The system runs a single node in a VM that has 24vCPU
In total resources, I have: 24CPU and 32 GB of RAM
I divided 50% for elasticsearch (16GB RAM) and 25% for Graylog (8 GB RAM), the remaining 25% for SO.

he @sadman

did you limit the cores that are usable by elasticsearch in the elasticsearch configuration? If not Graylog and elasticsearch are fighting for the available cores. In addition with that ingest rate special during index rotation you have not enough computing ressources and the graylog journal is used to buffer. You might want to raise the size of the journal and/or add additional compute power.

How do I limit the cores usable by Elasticsearch and Graylog?
I limited the JVM’s memory to 16 EL and 8 GR.
As for the size of the journal, what do you recommend? The default value is configured.

I believe that this is exactly the behavior, using the journal above what can and start receiving unprocessed messages, and this increases when need to rotate the indexes

he @sadman

read the docs: https://www.elastic.co/guide/en/elasticsearch/reference/6.8/modules-threadpool.html#processors

the journal should have the size that fits to your needs. If you get paged when your elasticsearch is dead and you can fix that in 4 hours, the journal should have the size to cover this period of time. If you do not get paged and elasticsearch can die on friday noon and you notice it earliest monday morning you might need a journal that can cover 3-4 days of logs. But you need to have this disk space exclusive for graylog.

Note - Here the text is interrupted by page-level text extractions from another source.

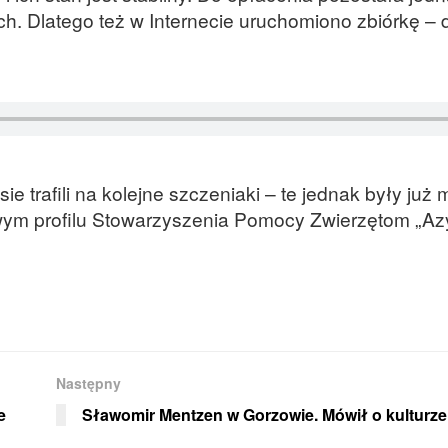
ch. Dlatego też w Internecie uruchomiono zbiórkę – 
e trafili na kolejne szczeniaki – te jednak były już 
owym profilu Stowarzyszenia Pomocy Zwierzętom „Azy
Następny
e
Sławomir Mentzen w Gorzowie. Mówił o kulturze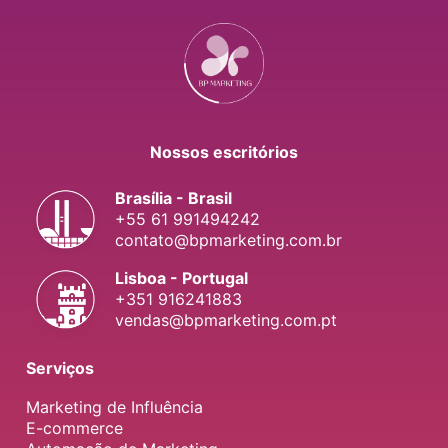
Nossos escritórios
Brasília - Brasil
+55 61 991494242
contato@bpmarketing.com.br
Lisboa - Portugal
+351 916241883
vendas@bpmarketing.com.pt
Serviços
Marketing de Influência
E-commerce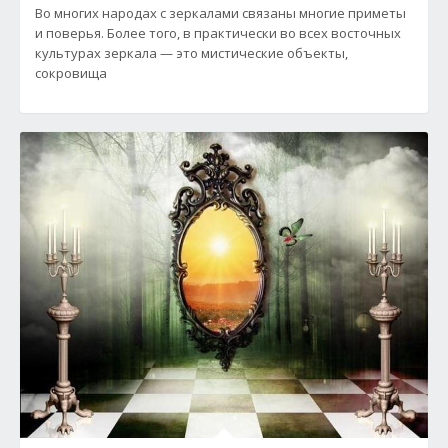
Во многих народах с зеркалами связаны многие приметы
и поверья. Более того, в практически во всех восточных
культурах зеркала — это мистические объекты,
сокровища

Cause the journal will get damaged if the configured size is not available and you loose all messages in the journal.

I did not find in the configuration file “server.conf” or in “elasticsearch.yml” the option to configure the processors.
It would be the option of “inputbuffer_processors” in “server.conf”???

it is the graylog server.conf …

https://docs.graylog.org/en/3.3/pages/configuration/server.conf.html

check for buffer_pro to find all options for processing, input and ouput.

I have 24 CPU. do you recommend any value where i can move?

configured this way for now and kept message processing stable

he @sadman

I would go with 2 for input, 3 for output and the processing to 16.

This topic was automatically closed 14 days after the last reply. New replies are no longer allowed.